10. The article of manufacture in claim 9, wherein the computer programming is further
configured to cause the computer to operate as to:
set the write-barrier value to a second state to remove the write-barrier .
11. The article of manufacture in claim 8, wherein the computer programming is configured
to cause the computer to operate as to:
automatically initiate the copying of at least the portion of the virtual disk.
12. The article of manufacture in claim 11, wherein the computer programming is configured
to cause the computer to operate as to:
automatically initiate the copying at selected intervals.
13. The article of manufacture in claim 8, wherein the computer programming is further
configured to cause the computer to operate so as to:
copy the virtual disk using a copy-on-write technique.
14. An apparatus for controlling access to one of a plurality of storage elements within
a physical storage device, the one storage element forming a portion of a logical
storage device, comprising:
a memory configured to store a write-barrier value having at least a first state;
and
a processor, responsive to the write-barrier value, configured to prohibit write operations
at the one storage element without prohibiting write operations at the other of the
plurality of storage elements.
15. The apparatus of claim 14, wherein:
the processor is further configured to copy the portion of the logical storage device
when the write-barrier value is in the first state.

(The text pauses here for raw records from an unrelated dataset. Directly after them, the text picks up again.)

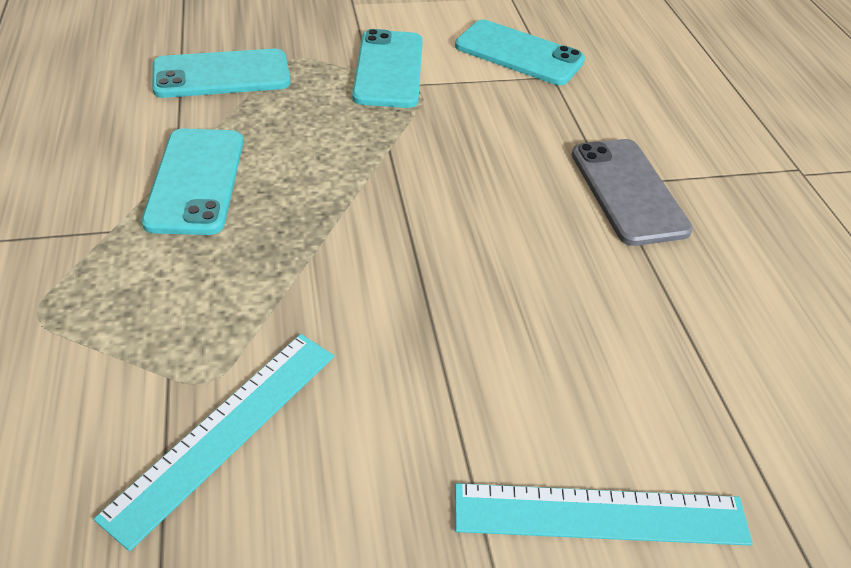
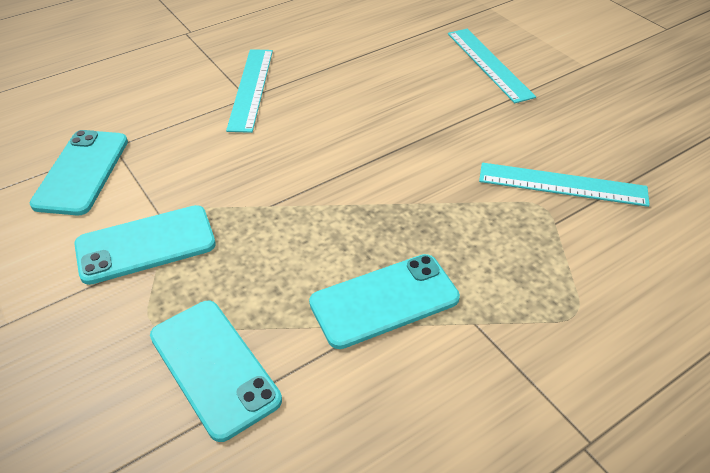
camera: 110 degrees left, 0 degrees up
(628, 191) = (251, 88): grey phone -> turquoise ruler

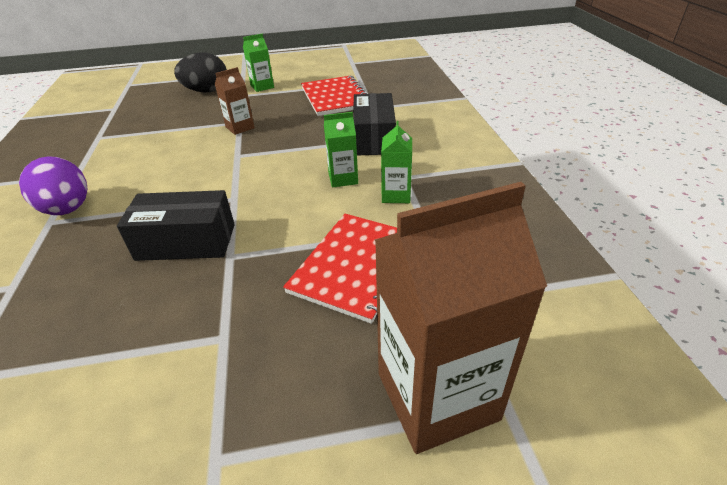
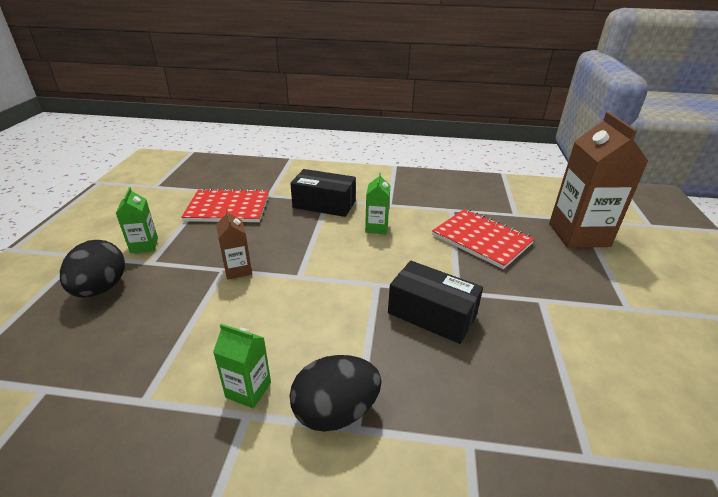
camera: 75 degrees left, 5 degrees down
(68, 209) = (335, 412): purple egg -> black egg
(186, 242) = (432, 314): black box -> black box turned 75 degrees counterclockwise
(396, 195) = (409, 211): green carton -> green carton (248, 390)

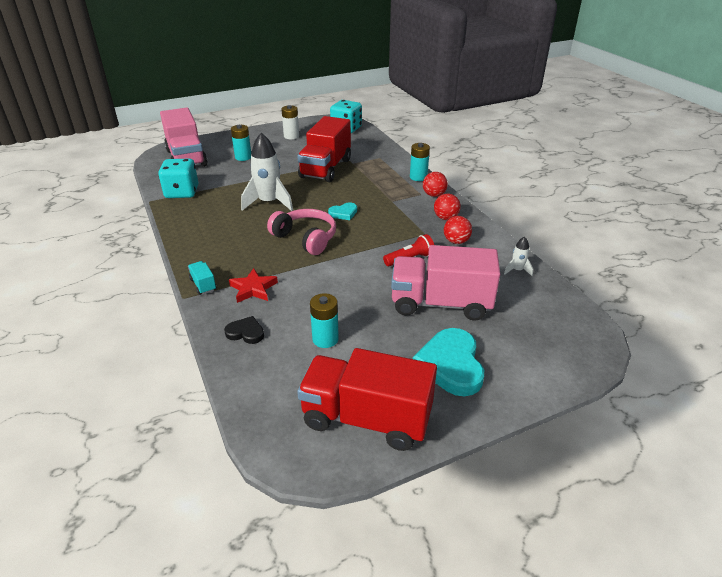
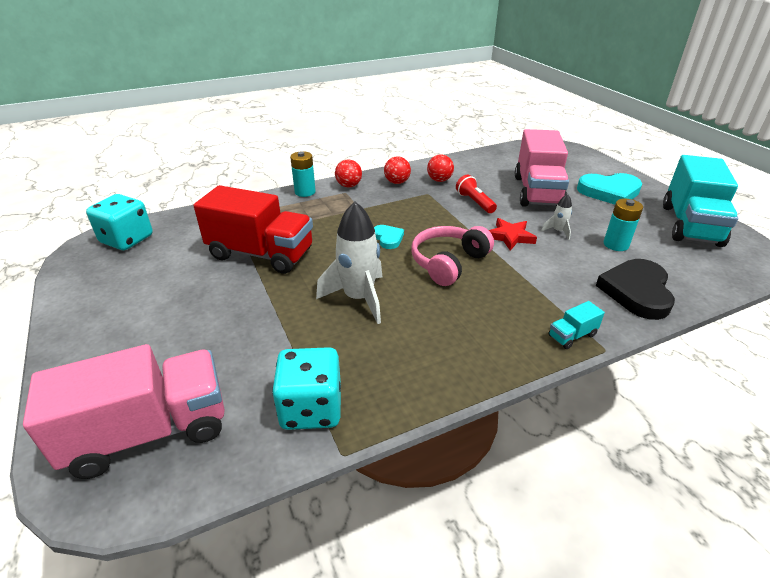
camera: 90 degrees left, 0 degrees up
(243, 157) = (184, 343): turquoise battery -> none
(245, 332) = (636, 291): black heart -> black heart, size x1.91
(253, 289) = (561, 293): red star -> red star (510, 236)
(291, 136) = (121, 292): white battery -> none
(366, 418) = (690, 225): red truck -> turquoise truck
(517, 270) = (478, 160): white rocket -> white rocket (558, 231)

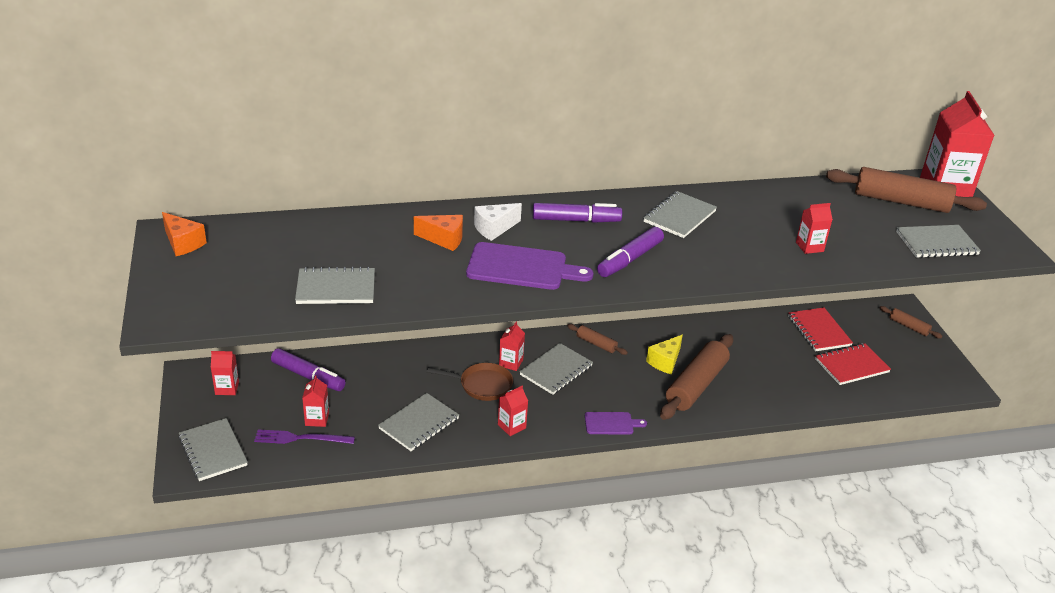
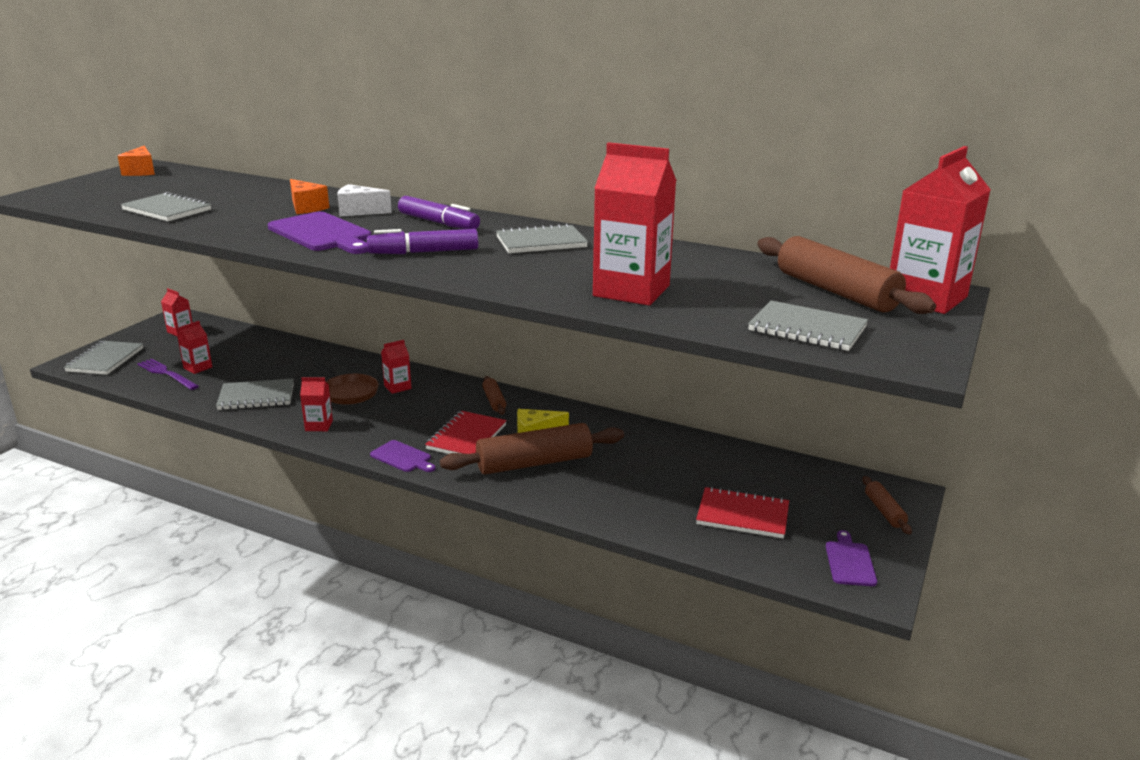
camera: 40 degrees right, 10 degrees down
(308, 376) = (240, 343): purple marker -> none
(556, 370) = (425, 405): grey notebook -> none
(809, 247) = (631, 291): red carton -> red carton, size x2.14
(819, 331) = (752, 473): red notebook -> red notebook (466, 437)
(933, 371) = (849, 562): none -> purple cutting board

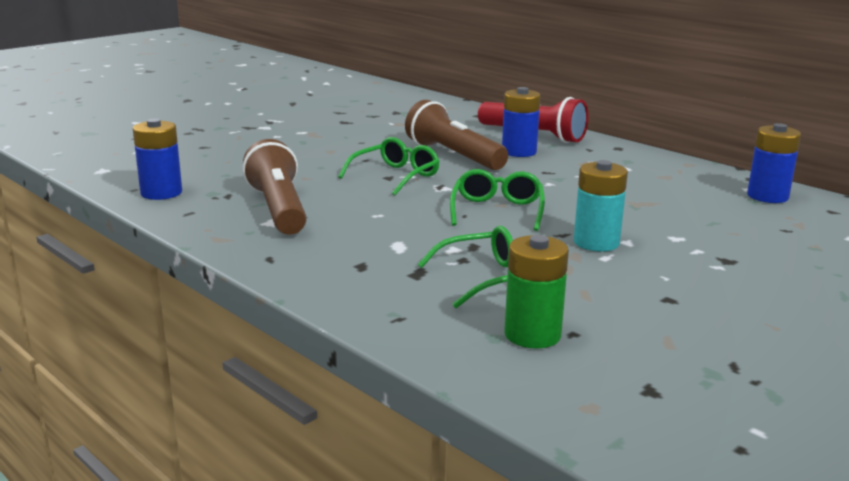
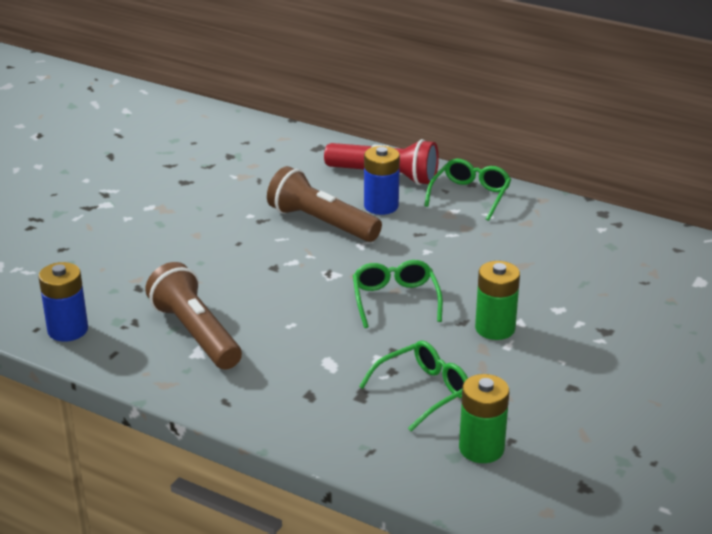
camera: 15 degrees left, 10 degrees up
(396, 176) = (280, 265): green glasses -> green glasses (470, 195)
(596, 243) = (495, 328): turquoise battery -> green battery
(767, 196) = (621, 238): blue battery -> none

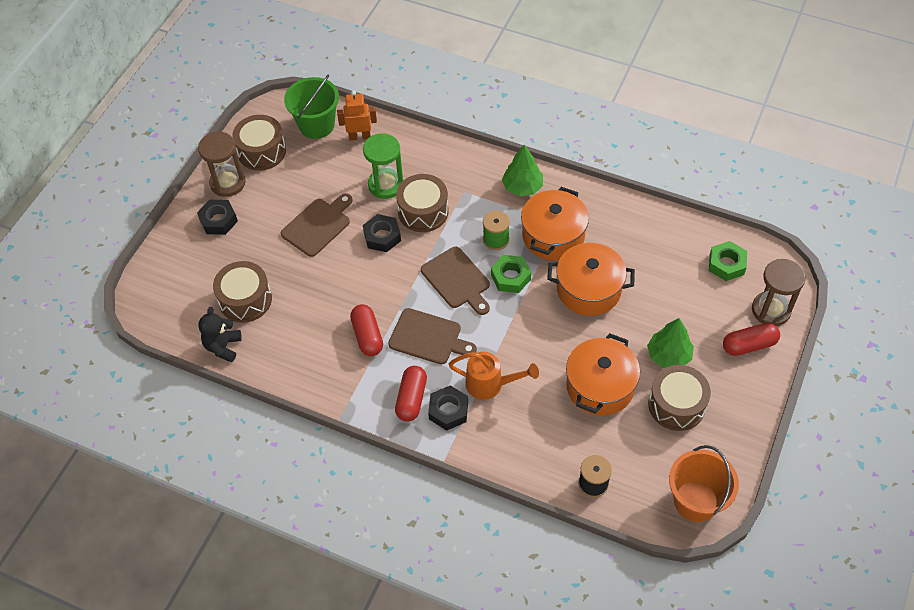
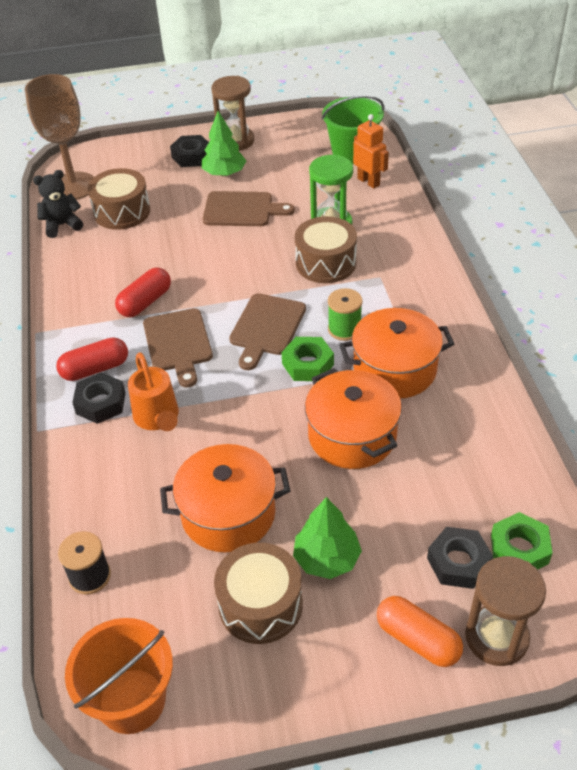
camera: 55 degrees right, 10 degrees down
(177, 316) = (73, 186): none -> brown goblet
(262, 151) = (288, 140): brown drum -> none
(382, 236) = (269, 253): black nut -> black nut (458, 562)
(522, 187) = (432, 314): green tree -> green tree (224, 173)
(749, 345) = (417, 639): red capsule -> orange capsule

16. The apparatus of claim 15, wherein:
the copy of the portion of the logical storage device is formed by a copy-on-write
technique.
17. The apparatus of claim 15, wherein:
the processor is further configured to automatically initiate copying.
18. The apparatus of claim 14, wherein:
the processor is further configured to set the write-barrier value to the first state
responsive to a request to copy at least the portion of the logical storage device.
19. The apparatus of claim 14, wherein:
the write-barrier value includes a second state; and
the processor is further configured to allow write operations at the one storage element
with the write-barrier value in the second state.
20. The apparatus of claim 19, wherein:
the processor is further configured to set the write-barrier value to the second state
responsive to completion of copying of the portion of the logical storage device.
21. The apparatus of claim 14, wherein the physical storage device is one of a plurality
of physical storage devices within a network.
22. The apparatus of claim 14, wherein:
the processor is further configured to delay execution of a write request.